Suara.com - Vonis yang dijatuhkan majelis hakim Pengadilan Tindak Pidana Korupsi kepada mantan Gubernur Banten Ratu Atut Chosiyah dinilai terlalu ringan.
Koordinator ICW Emerson Yuntho mengatakan, vonis 4 tahun penjara kepada Ratu Atut jauh di bawah tuntutan jaksa yaitu 10 tahun penjara. Kata dia, vonis rendah kepada Ratu Atut akan menyulitkan upaya untuk menghapus dinasti keluarga Atut di Banten.
“Jaksa KPK harus langsung mengajukan banding atas vonis ringan tersebut. Vonis itu hanya 40 persen dari tuntutan yang disampaikan Jaksa kepada Ratu Atut. Ini tentu akan menyulitkan upaya untuk menghapus dinasti Atut di Banten,” kata Emerson kepada suara.com melalui sambungan telepon, Senin (1/9/2014).

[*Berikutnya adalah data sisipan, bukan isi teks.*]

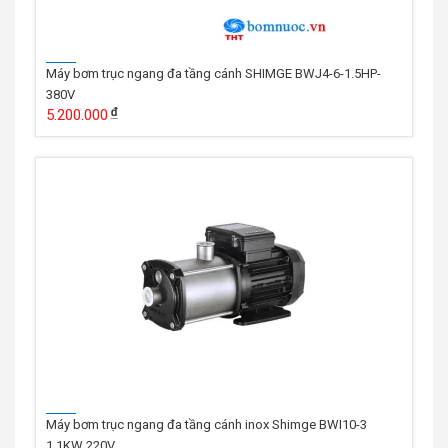
Máy bơm trục ngang đa tầng cánh SHIMGE BWJ4-6-1.5HP-
380V
5.200.000
Máy bơm trục ngang đa tầng cánh inox Shimge BWI10-3
1.1KW 220V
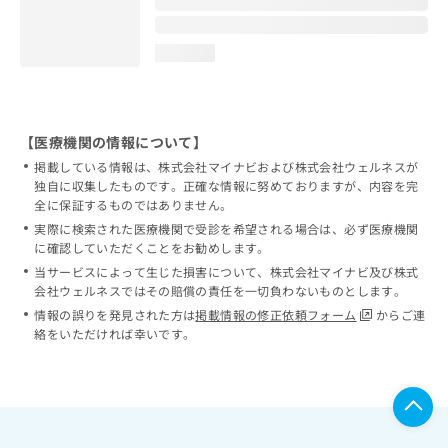
loading...
【医療機関の情報について】
掲載している情報は、株式会社マイナビおよび株式会社ウェルネスが
独自に収集したものです。正確な情報に努めておりますが、内容を完
全に保証するものではありません。
実際に検索された医療機関で受診を希望される場合は、必ず医療機関
に確認していただくことをお勧めします。
当サービスによって生じた損害について、株式会社マイナビ及び株式
会社ウェルネスではその賠償の責任を一切負わないものとします。
情報の誤りを発見された方は
掲載情報の修正依頼フォーム
からご連
絡をいただければ幸いです。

Majelis hakim Pengadilan Tindak Pidana Korupsi menjatuhkan vonis empat tahun penjara ditambah denda Rp200 juta subsider lima bulan kurungan penjara kepada Gubernur Banten (nonaktif) Ratu Atut Chosiyah, Senin (1/9/2014),
“Terdakwa Atut Chosiyah terbukti sah dan meyakinkan bersalah melakukan tindak pidana korupsi bersama-sama sebagaimana dalam dakwaan primer,” kata Ketua Majelis Hakim Matheus Samiaji di Pengadilan Tipikor.
Atut merupakan terdakwa kasus dugaan suap terhadap bekas Ketua Mahkamah Konstitusi Akil Mochtar menyangkut penanganan sengketa hasil Pilkada Kabupaten Lebak, Provinsi Banten.
Vonis tersebut lebih ringan dari tuntutan jaksa KPK. Sebelumnya, penguasa Banten itu dituntut jaksa dengan 10 tahun penjara dan denda Rp250 juta subsider lima bulan kurungan. Atut dinilai terbukti menyuap Akil Mochtar.
Jaksa menilai Atut terbukti bersama Komisaris Utama PT Bali Pasific Pragama Tubagus Chaeri Wardana alias Wawan memberi duit Rp1 miliar kepada Akil Mochtar dengan tujuan untuk memenangkan gugatan yang diajukan pasangan calon bupati/wakil bupati Amir Hamzah-Kasmin tahun 2013.
Atut terbukti melanggar Pasal 6 ayat 1 huruf a UU Nomor 31/1999 jo UU Nomor 20/2001 tentang Pemberantasan Tindak Pidana Korupsi juncto Pasal 55 ayat 1 ke-1 KUHP.